|
|
Congestive
Heart Failure: A Salt-Avid Syndrome
In
patients with congestive heart failure, persistent activation of the
renin–angiotensin–aldosterone system is inappropriate, given
the absence of salt deprivation or intravascular volume contraction,
and it has pathologic effects. It induces inappropriate expansion of
the intravascular and extravascular volumes and fibrosis of the heart,
kidneys, and other organs. These adverse outcomes contribute to the
progressive nature of congestive heart failure, with its inexorable
downhill clinical course that includes recurrent episodes of symptomatic
failure and sudden death from cardiac causes.
Congestive
heart failure is a clinical syndrome involving a constellation of symptoms
and signs that arise from congested organs and hypoperfused tissues.
It begins with impaired ventricular function, but much of what follows
is caused by the retention of salt and water.72,73 Because of the role
of sodium retention, the severity of congestive heart failure cannot
be gauged by indexes of systolic or diastolic pump function, as it can
be in patients with acute heart failure (e.g., after myocardial infarction).

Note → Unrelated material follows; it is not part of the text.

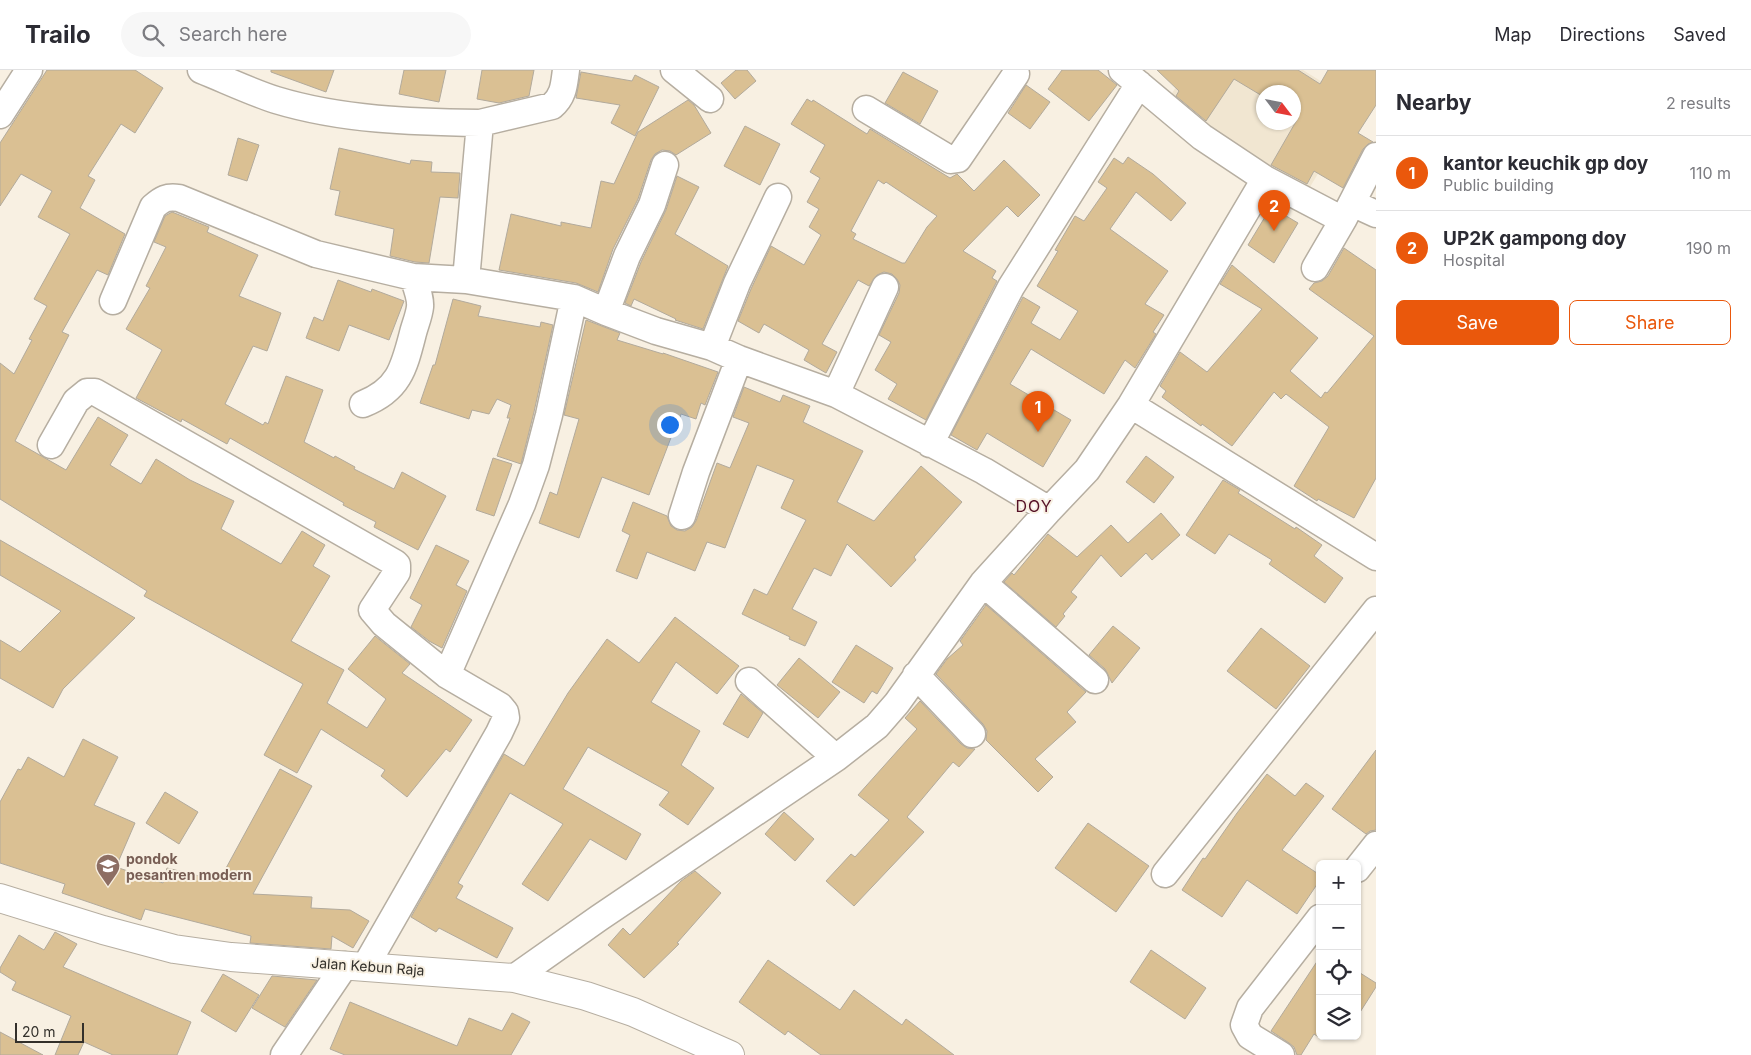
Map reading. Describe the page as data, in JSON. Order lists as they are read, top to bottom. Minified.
{"streets":{"street":["Jalan Kebun Raja"]},"districts":["DOY"],"places":{"school or university":["pondok pesantren modern"]},"scale_bar":"20 m","north":"bottom right","page":{"header":"Trailo","search":"Search here","nav":["Map","Directions","Saved"],"heading":["Nearby","2 results"],"list":[{"mark":"1","name":"kantor keuchik gp doy","note":"Public building","value":"110 m"},{"mark":"2","name":"UP2K gampong doy","note":"Hospital","value":"190 m"}],"pins":["2","1"],"buttons":["Save","Share"],"map_buttons":["+","−"],"scale":"20 m"}}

Not all patients with heart failure, defined as chronic ventricular
systolic dysfunction, have congestive heart failure. The left ventricular
ejection fraction does not predict systemic blood flow or its distribution
and therefore cannot predict renal perfusion that results in the activation
of the renin–angiotensin–aldosterone system. Patients with
a reduced ejection fraction can have compensated heart failure, with
exertional dyspnea and fatigue that occur only with heavy muscular work,
and no signs of expanded intravascular or extravascular volume. When
patients with systolic dysfunction have these symptoms at rest and during
mild exertion, they have decompensated heart failure. In patients whose
heart failure is compensated, the ratio of sodium to potassium in urine
is greater than 1.0, because of the release of natriuretic peptides
from the distended atria and ventricles (Figure 4). Decompensation occurs
when there are moderate-to-marked reductions in renal perfusion. Plasma
renin activity increases, and the resulting increases in angiotensin
II and aldosterone production override the action of the natriuretic
peptides. Urinary sodium retention becomes nearly complete (i.e., the
sodium:potassium ratio is less than 1.0), and intravascular and extravascular
volumes increase.
 |
Figure
4. Compensated and Decompensated Heart Failure, as Indicated by
the Presence or Absence of Urinary Sodium Retention, Together
with Symptoms and Signs of Expanded Intravascular and Extravascular
Volume.
In
compensated heart failure with mild-to-moderate reductions in
renal perfusion, natriuretic peptides, such as atrial natriuretic
peptide (ANP) released by distended atria, stimulate sodium excretion
(decreasing reabsorption, minus sign) so that the urinary sodium:potassium
ratio is greater than 1.0. In decompensated heart failure, moderate-to-severe
reductions in renal perfusion activate the renin–angiotensin–aldosterone
system (RAAS), overriding the action of natriuretic peptides to
stimulate nearly complete urinary sodium reabsorption (plus sign),
resulting in a urinary sodium:potassium ratio of less than 1.0.
Reproduced from Weber and Villarreal74 with the permission of
the publisher.
|
In
an international study (the Randomized Aldactone Evaluation Study [RALES]),
conducted in 19 countries on 5 continents and involving more than 1660
patients with moderately severe or severe congestive heart failure,
there was a 30 percent reduction in the rate of death from any cause
among patients treated with spironolactone (25 mg daily) in combination
with an ACE inhibitor and a loop diuretic, as compared with patients
who received placebo (Table 1).6 In addition, there were similar reductions
in sudden death from cardiac causes, death from progressive cardiac
failure, and hospitalizations related to symptomatic heart failure.
The patients enrolled in this trial had base-line serum creatinine concentrations
of less than 2.5 mg per deciliter (221 nmol per liter); severe hyperkalemia
occurred in less than 2 percent of the patients receiving spironolactone.